Unlike some other Mercedes models, there are fewer options for the S-Class simply because it is a fully loaded luxury sedan by default. Still, you can add a heated steering wheel on the Luxury Line for $250 or a Burmester high-end 4D surround sound system for $6,730. The only package is the Warmth & Comfort Package at $3,800 which adds power rear outboard seats, heated and ventilated rear seats, a heated steering wheel, and heated armrests. The AMG Line can also be equipped with these options but adds 4.5-degree rear axle steering at $1,300 and the Night Package at $400. The latter consists of 20-inch AMG wheels and gloss black exterior accents.
What Mercedes-Benz S-Class Sedan Model Should I Buy?
Like we said above, we love the I6/48-volt combo, but this is a big car, so we’d start with the S580 with the big V8 and nine-speed automatic for $116,300 (we wouldn’t, but we’re talking hypotheticals here). The AMG Line upgrade is only $4,300, so we’d add that immediately. The colors are on the boring side, so we’d pick the Rubellite Red, which is like a cranberry.
We’ll keep the smaller 19-inch wheels to keep the ride nice, but we will take the Carmine Red leather to match the exterior for $3,110. This automatically adds the Warmth & Comfort Package. The rear-axle steering is a nice feature, but we’d skip that $1,300 charge. That brings us to $128,560 plus destination, for executive-level transportation that will both impress the neighbors and delight the family.
2022 Mercedes-Benz S-Class Sedan Comparisons
2022 Mercedes-Benz S-Class Sedan vs BMW 7 Series
This automotive battle has been raging since BMW introduced the first 7 Series in 1977 and it always plays out in the same way. Mercedes-Benz launches the new S-Class, and the 7 Series follows around two years later. The S-Class is the dominant car for those two years, and then the new 7 Series is launched and the battle becomes less one-sided. For the moment, the S-Class is in the lead. The current 7 has been around since 2015, and its age is starting to show.
Traditionally speaking, the 7 Series has always been more of a driver’s car. It’s always slightly more responsive and agile than the Benz. Then again, the S-Class’s ride quality and refinement are class-leading. It now also has a far more extravagant cabin design if you prefer that sort of thing. The BMW is excellent but the Merc has regained a comfortable lead.

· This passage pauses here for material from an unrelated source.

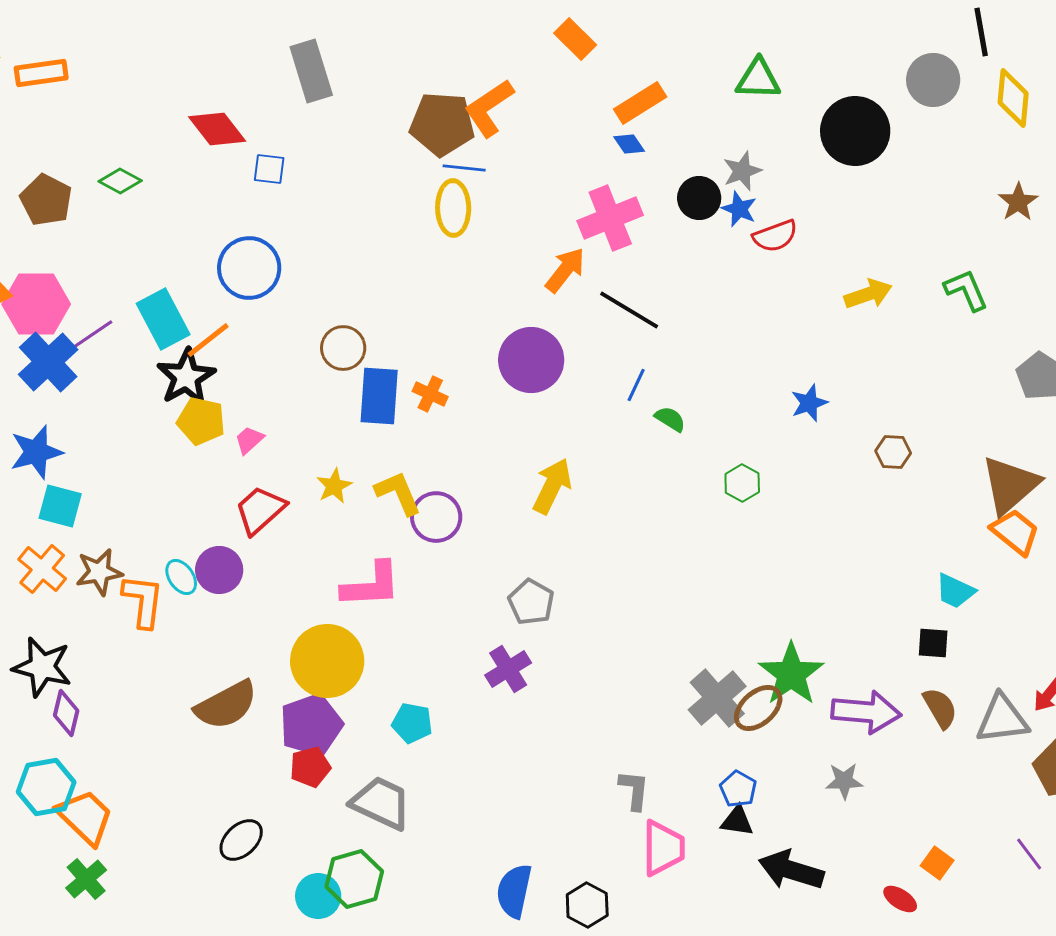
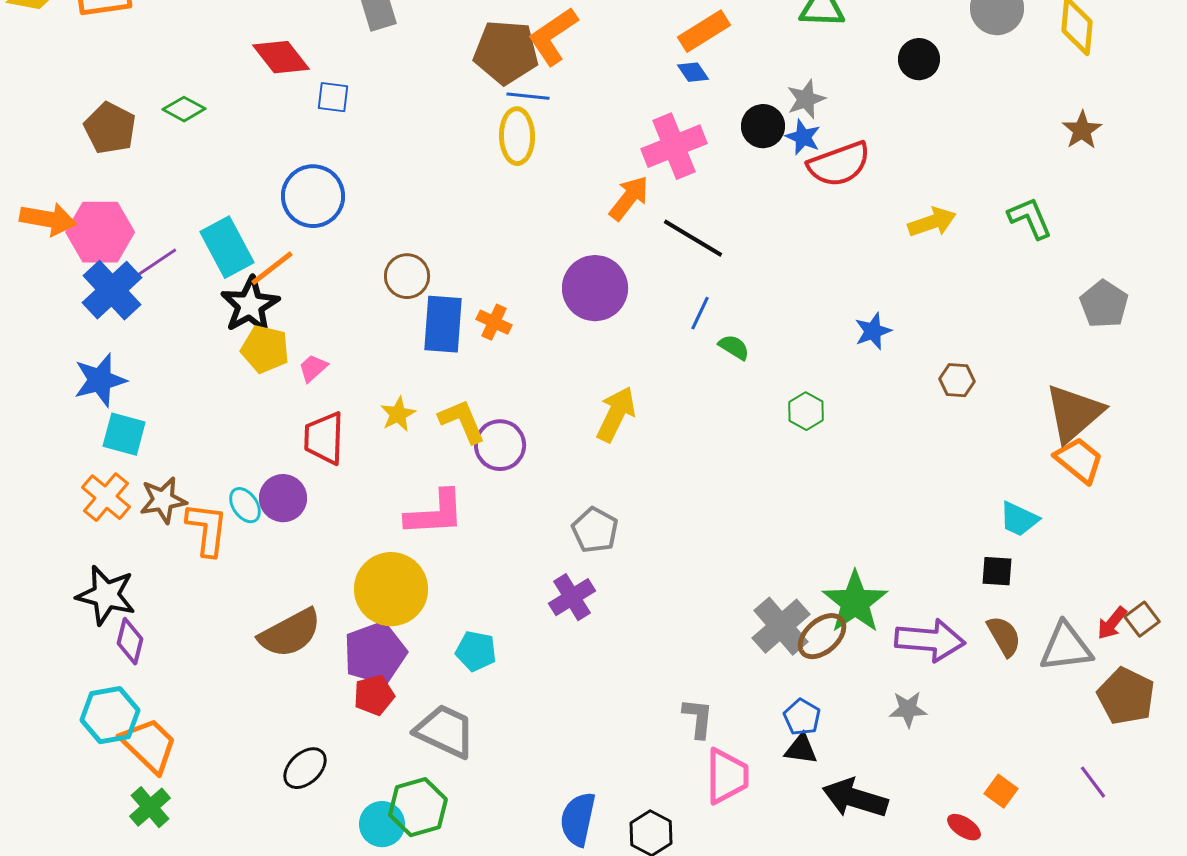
black circle: (855, 131) -> (919, 59), size x0.6
red semicircle: (775, 236) -> (839, 164), size x1.4
red trapezoid: (260, 510) -> (324, 438), turned -46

2022 Mercedes-Benz S-Class Sedan vs Mercedes-Benz E-Class Sedan
The recently revised E-Class is better than ever before. For the first time, you can refer to it as a downsized S-Class. Ride quality and overall refinement are sublime. You also get the latest MBUX infotainment system and a generous standard specification list. With the money you save, you can always add more. We’d stay away from the less powerful turbocharged four-cylinder engine option and go for the E450. It uses the same inline-six engine with mild-hybrid assistance, albeit detuned to 362 hp and 369 lb-ft of torque. Buying an E-Class over an S-Class doesn’t feel like a significant downgrade, and the E is nearly half the price.